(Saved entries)
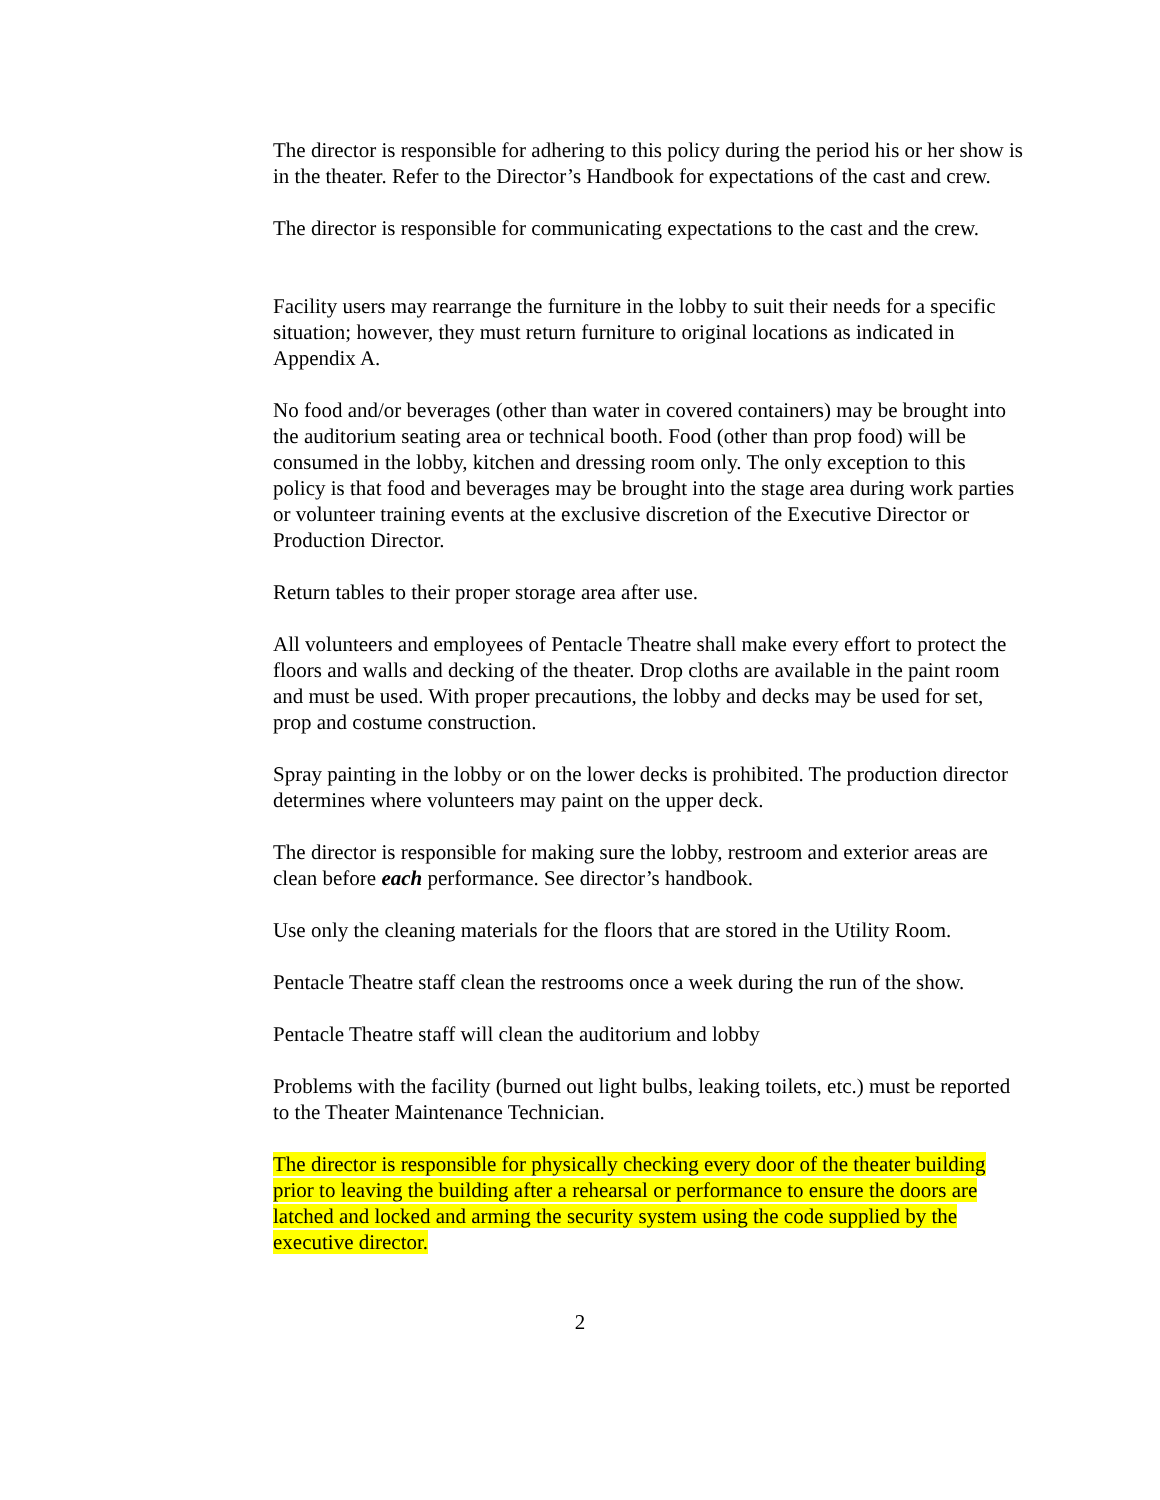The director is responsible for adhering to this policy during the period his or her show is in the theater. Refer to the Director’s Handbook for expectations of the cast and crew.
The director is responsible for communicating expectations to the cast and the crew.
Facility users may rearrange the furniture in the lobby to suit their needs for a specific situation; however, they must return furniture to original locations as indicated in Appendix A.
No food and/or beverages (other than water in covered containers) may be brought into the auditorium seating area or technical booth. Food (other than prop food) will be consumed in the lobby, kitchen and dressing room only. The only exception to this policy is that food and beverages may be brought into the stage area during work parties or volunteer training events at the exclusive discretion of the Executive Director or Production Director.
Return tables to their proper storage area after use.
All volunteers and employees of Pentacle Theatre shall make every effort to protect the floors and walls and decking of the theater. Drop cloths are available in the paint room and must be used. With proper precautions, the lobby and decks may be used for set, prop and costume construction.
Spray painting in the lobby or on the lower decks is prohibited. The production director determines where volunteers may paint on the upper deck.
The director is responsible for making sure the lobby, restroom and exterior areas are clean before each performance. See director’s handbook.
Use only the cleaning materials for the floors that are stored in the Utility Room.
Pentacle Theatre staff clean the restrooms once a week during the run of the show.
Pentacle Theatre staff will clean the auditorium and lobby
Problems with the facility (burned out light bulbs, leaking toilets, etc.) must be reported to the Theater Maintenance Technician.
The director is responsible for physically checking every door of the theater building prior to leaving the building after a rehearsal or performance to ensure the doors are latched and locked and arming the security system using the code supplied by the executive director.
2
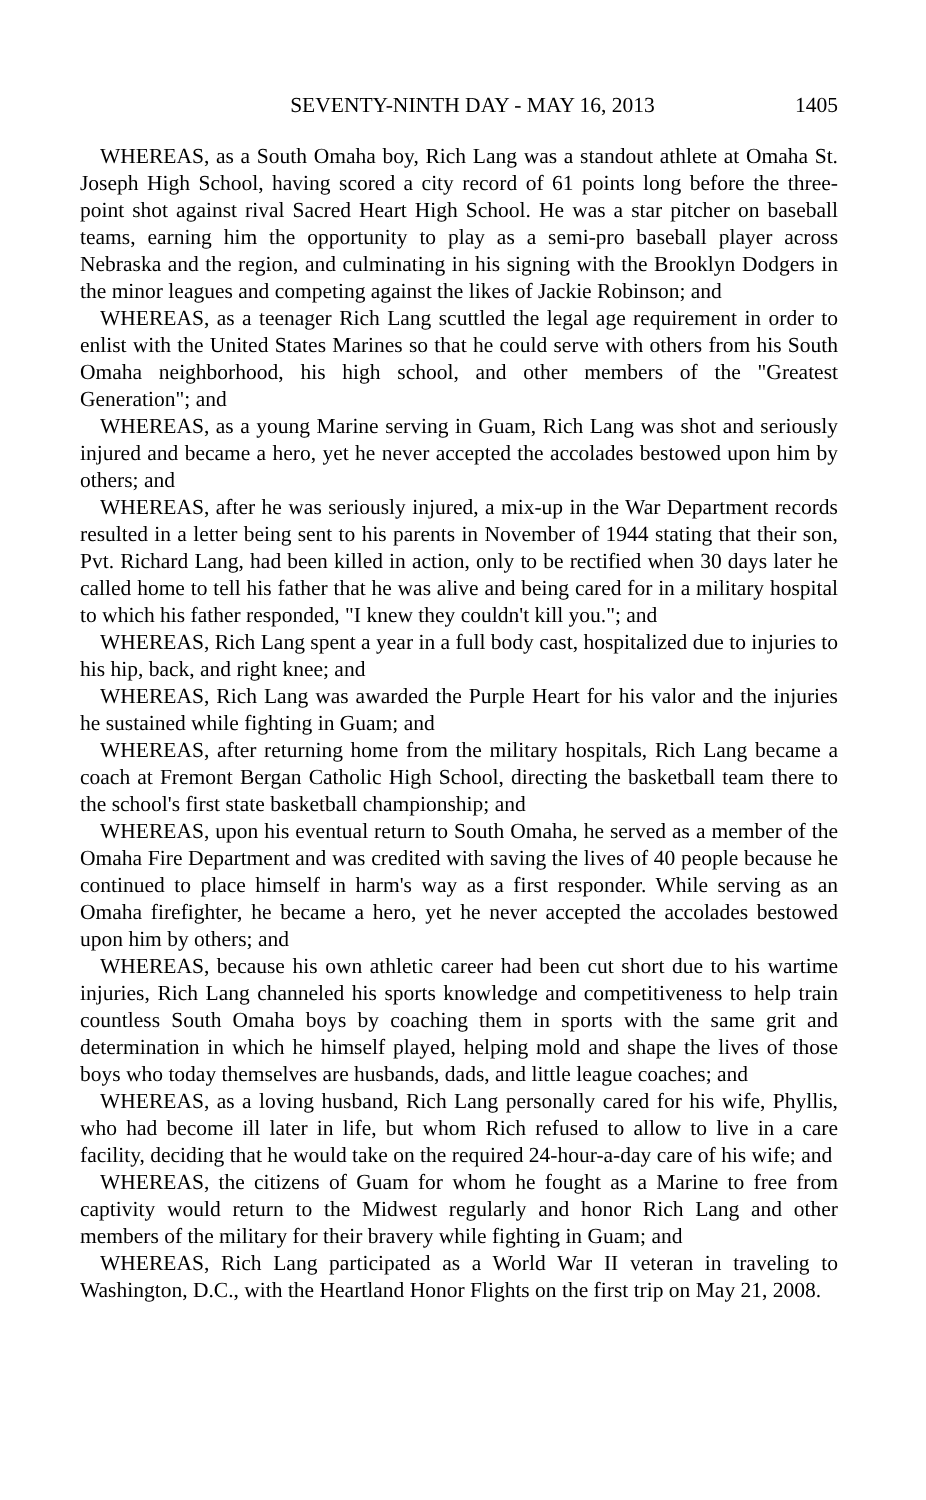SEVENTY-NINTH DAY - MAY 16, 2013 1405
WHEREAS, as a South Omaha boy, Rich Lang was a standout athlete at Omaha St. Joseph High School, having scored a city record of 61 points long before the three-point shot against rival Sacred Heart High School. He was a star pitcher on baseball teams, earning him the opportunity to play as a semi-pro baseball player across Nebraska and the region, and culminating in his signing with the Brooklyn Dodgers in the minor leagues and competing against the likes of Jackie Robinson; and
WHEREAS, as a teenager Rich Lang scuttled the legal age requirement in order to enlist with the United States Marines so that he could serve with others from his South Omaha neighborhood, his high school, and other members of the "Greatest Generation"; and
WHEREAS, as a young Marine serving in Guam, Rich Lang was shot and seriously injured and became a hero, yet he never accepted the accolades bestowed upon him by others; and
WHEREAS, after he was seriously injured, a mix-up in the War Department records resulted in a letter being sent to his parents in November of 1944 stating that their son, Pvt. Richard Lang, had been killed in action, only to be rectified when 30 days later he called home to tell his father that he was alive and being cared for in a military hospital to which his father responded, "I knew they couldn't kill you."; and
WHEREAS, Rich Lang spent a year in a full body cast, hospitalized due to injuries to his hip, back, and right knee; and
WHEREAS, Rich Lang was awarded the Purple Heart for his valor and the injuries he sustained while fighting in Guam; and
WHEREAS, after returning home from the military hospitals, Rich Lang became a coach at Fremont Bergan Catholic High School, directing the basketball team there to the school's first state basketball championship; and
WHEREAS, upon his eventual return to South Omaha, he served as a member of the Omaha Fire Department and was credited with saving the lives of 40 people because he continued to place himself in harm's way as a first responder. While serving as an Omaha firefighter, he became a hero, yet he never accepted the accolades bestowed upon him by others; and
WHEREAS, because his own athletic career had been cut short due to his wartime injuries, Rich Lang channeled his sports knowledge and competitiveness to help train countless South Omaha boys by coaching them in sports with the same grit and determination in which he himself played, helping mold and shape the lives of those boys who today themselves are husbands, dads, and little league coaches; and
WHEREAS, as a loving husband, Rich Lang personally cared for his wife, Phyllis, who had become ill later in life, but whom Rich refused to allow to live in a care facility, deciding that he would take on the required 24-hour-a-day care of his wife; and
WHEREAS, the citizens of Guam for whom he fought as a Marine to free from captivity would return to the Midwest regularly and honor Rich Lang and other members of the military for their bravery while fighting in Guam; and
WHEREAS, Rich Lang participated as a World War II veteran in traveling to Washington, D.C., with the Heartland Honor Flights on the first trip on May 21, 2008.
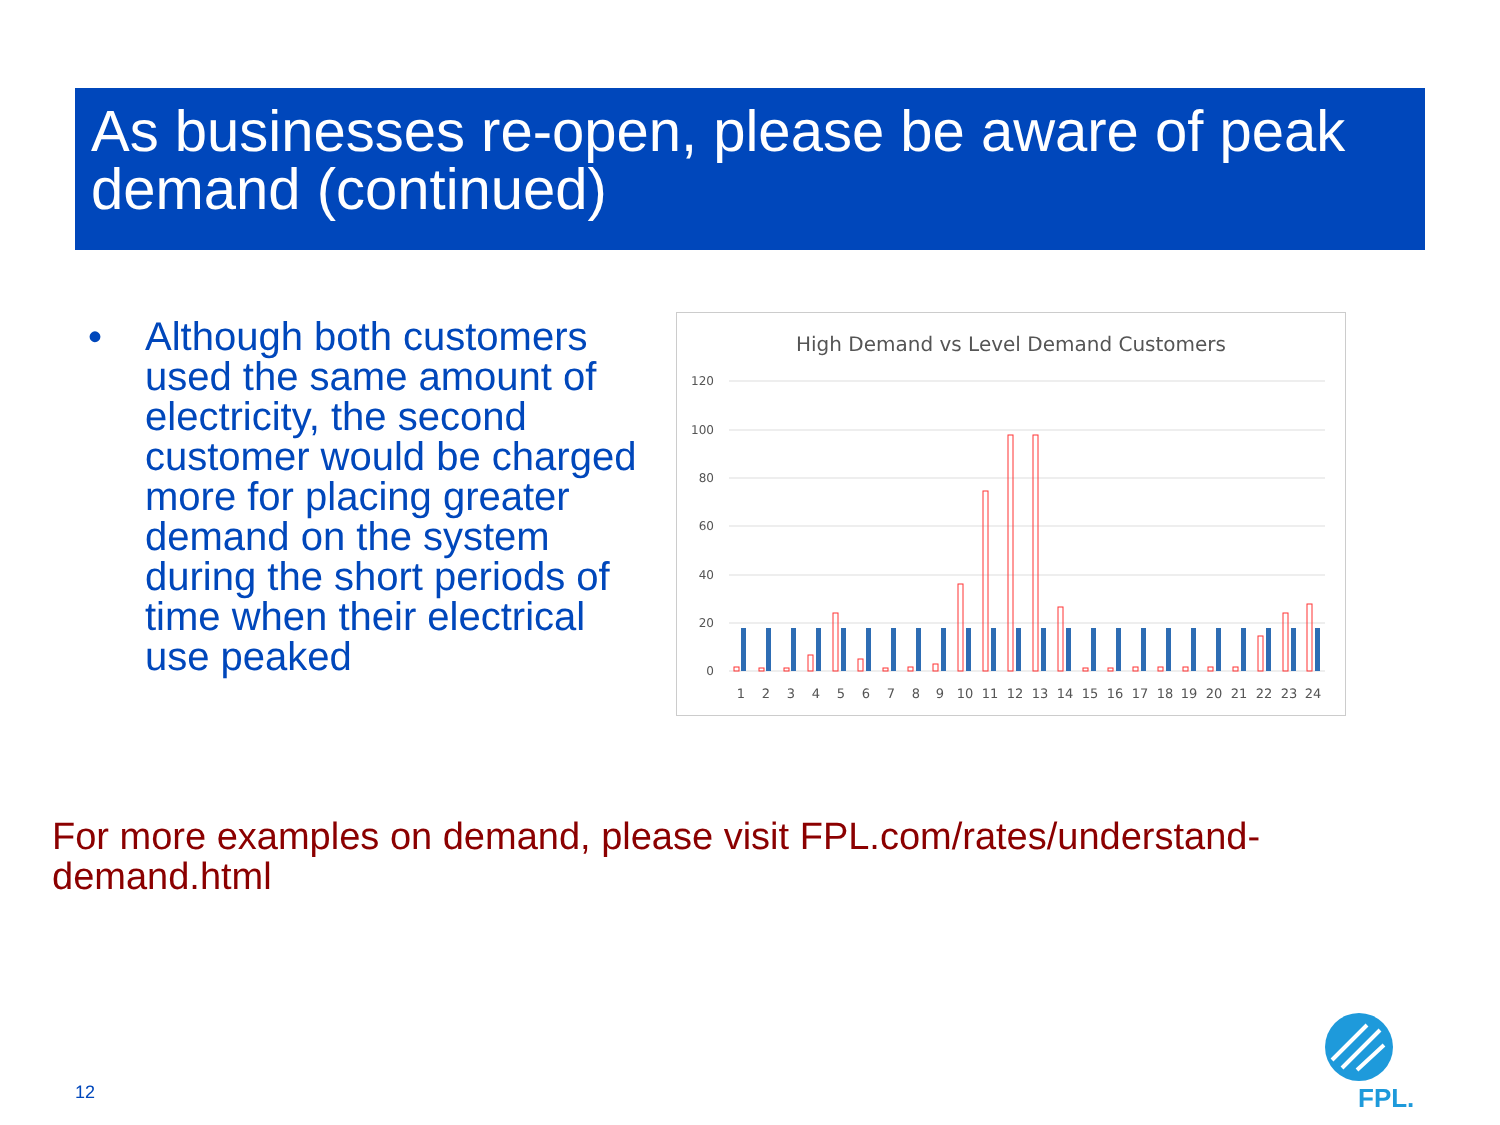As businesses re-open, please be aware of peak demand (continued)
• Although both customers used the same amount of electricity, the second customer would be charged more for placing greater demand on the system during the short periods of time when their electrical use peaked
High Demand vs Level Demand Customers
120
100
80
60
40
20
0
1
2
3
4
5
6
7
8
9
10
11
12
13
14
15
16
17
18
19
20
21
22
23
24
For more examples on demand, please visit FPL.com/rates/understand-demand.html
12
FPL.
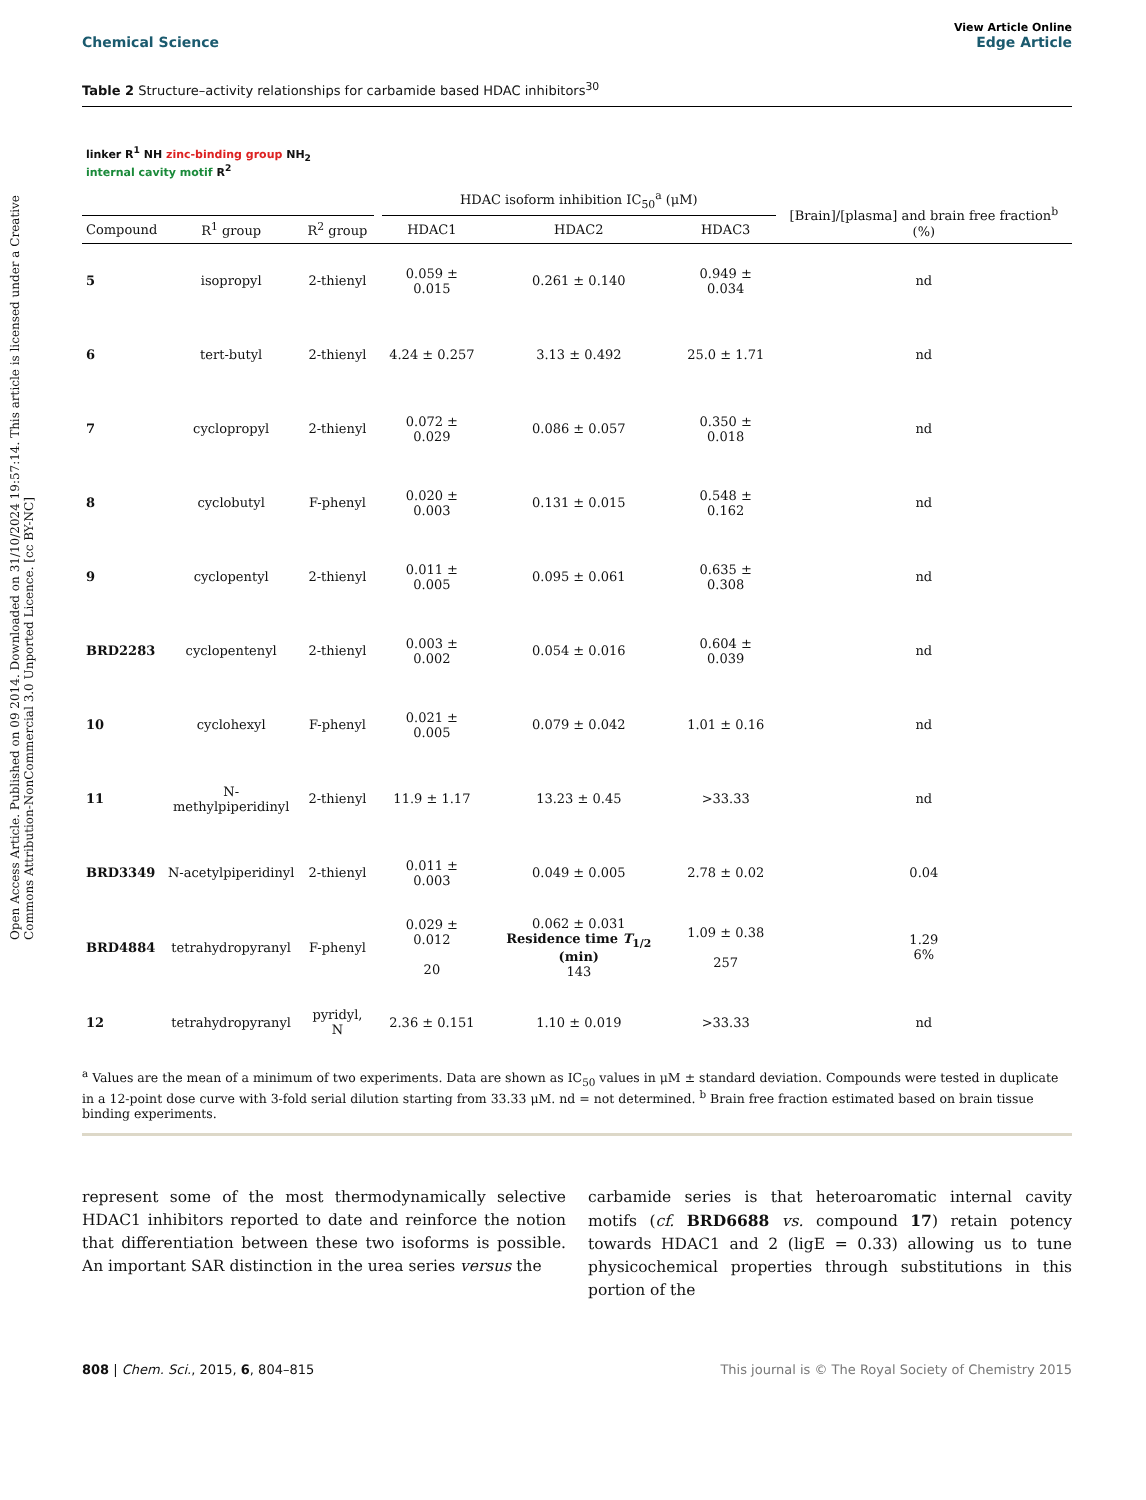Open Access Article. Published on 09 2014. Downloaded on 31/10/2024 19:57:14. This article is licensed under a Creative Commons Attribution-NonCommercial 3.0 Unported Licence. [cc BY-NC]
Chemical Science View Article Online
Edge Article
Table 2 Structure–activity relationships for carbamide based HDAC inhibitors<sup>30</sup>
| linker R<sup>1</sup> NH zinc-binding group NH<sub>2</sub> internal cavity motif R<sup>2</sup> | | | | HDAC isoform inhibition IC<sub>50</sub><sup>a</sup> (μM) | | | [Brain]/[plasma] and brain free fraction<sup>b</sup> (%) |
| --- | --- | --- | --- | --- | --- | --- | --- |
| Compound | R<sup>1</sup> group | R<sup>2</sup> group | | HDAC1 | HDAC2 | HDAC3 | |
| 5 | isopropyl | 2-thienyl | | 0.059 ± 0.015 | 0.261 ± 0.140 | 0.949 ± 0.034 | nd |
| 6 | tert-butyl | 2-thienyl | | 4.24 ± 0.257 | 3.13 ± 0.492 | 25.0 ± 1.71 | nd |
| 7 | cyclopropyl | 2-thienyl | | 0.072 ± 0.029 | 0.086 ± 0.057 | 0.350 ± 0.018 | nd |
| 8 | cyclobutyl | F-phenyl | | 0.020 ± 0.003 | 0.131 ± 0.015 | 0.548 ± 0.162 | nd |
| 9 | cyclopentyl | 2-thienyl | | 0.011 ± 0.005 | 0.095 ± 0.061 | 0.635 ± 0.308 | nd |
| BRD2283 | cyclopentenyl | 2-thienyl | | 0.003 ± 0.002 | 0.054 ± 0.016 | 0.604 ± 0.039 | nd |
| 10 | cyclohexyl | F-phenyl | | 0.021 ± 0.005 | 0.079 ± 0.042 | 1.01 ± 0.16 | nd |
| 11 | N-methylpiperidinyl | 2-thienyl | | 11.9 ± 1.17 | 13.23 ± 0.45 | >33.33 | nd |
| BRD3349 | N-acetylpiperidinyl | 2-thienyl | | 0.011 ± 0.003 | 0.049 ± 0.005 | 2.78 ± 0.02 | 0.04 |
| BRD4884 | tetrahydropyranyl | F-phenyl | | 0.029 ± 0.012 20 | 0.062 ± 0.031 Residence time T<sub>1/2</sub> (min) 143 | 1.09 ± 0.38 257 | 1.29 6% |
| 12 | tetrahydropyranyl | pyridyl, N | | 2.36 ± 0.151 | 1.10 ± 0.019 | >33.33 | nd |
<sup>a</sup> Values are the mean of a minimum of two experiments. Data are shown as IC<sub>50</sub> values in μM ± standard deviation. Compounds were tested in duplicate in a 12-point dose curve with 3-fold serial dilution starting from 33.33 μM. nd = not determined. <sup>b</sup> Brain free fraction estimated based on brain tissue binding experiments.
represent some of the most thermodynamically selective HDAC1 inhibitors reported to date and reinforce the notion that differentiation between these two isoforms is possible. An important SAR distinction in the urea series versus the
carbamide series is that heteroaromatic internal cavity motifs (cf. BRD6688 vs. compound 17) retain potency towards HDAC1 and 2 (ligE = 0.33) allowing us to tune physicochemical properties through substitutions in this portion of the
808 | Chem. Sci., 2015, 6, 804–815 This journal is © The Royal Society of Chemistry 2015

## [Work to be completed]
Set down only the lines from the line with "represent some of" through the last line of the data above, keeping both the first and the last.

## [Exercise solution]
represent some of the most thermodynamically selective HDAC1 inhibitors reported to date and reinforce the notion that differentiation between these two isoforms is possible. An important SAR distinction in the urea series versus the
carbamide series is that heteroaromatic internal cavity motifs (cf. BRD6688 vs. compound 17) retain potency towards HDAC1 and 2 (ligE = 0.33) allowing us to tune physicochemical properties through substitutions in this portion of the
808 | Chem. Sci., 2015, 6, 804–815 This journal is © The Royal Society of Chemistry 2015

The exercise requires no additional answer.